‘Most of the photographs in your paper, unless they are hard news, are lies,” says Martin Parr. “Fashion pictures show people looking glamorous. Travel pictures show a place looking at its best, nothing to do with the reality. In the cookery pages, the food always looks amazing, right? Most of the pictures we consume are propaganda.”
Parr, 59 years old and perhaps Britain’s best known photographic chronicler of modern life, is sitting in the kitchen of his beautiful Georgian house in Clifton, Bristol. He has served me tea from a fine china pot and “posh biscuits” bought from the deli up the hill. Susie, his wife of 30 years, is stirring something on the hob. Everything looks rather lovely.

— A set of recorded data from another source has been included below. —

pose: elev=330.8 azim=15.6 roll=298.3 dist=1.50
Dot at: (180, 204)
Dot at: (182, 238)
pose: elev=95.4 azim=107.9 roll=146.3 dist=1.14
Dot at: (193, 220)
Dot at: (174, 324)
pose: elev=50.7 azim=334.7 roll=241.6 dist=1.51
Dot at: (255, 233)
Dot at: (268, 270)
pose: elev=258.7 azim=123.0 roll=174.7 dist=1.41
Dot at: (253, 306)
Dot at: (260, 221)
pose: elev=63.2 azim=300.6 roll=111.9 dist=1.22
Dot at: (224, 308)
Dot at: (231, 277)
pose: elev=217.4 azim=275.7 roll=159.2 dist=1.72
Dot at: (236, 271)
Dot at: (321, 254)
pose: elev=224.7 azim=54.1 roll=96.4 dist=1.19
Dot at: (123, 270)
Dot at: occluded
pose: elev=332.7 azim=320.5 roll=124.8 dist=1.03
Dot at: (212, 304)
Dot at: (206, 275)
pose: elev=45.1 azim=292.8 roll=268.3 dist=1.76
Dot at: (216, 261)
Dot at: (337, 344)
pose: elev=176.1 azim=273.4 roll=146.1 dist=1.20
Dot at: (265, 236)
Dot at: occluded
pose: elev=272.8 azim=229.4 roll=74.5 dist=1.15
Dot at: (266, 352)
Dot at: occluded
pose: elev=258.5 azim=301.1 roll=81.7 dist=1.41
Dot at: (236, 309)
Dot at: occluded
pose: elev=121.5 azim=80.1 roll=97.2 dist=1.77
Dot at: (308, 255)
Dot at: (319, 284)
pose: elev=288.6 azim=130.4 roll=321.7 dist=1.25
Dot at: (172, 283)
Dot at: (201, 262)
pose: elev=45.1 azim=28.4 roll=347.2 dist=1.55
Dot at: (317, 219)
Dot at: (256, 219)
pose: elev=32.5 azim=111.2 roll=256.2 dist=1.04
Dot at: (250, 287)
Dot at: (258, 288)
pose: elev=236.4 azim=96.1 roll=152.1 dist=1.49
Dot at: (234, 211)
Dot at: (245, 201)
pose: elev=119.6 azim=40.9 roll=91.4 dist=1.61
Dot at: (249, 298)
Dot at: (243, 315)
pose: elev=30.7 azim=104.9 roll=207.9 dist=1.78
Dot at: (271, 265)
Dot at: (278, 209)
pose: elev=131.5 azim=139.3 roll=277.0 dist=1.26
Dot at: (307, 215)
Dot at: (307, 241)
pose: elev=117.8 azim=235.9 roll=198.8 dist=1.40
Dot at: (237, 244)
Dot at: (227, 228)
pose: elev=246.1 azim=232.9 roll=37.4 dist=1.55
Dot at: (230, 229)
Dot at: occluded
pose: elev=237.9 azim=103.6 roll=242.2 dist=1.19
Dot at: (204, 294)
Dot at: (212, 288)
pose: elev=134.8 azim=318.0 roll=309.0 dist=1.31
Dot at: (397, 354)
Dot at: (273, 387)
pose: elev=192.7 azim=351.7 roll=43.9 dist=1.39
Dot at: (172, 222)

Everything, that is, except the appalled expression on Parr’s face when I suggest that sometimes, regardless of their truthfulness, pictures of things looking their best might be exactly what people want to see. “Of course,” he says, “but what people want…” He hits that last word with the force of a punch, then lapses into silence, as if the very thought of taking a photograph that perpetuates a fantasy disgusts him beyond words.
“If you go to the supermarket and buy a package of food and look at the photo on the front, the food never looks like that inside, does it? That is a fundamental lie we are sold every day. Part of the role of photography is to exaggerate, and that is an aspect that I have to puncture. I do that by showing the world as I really find it.”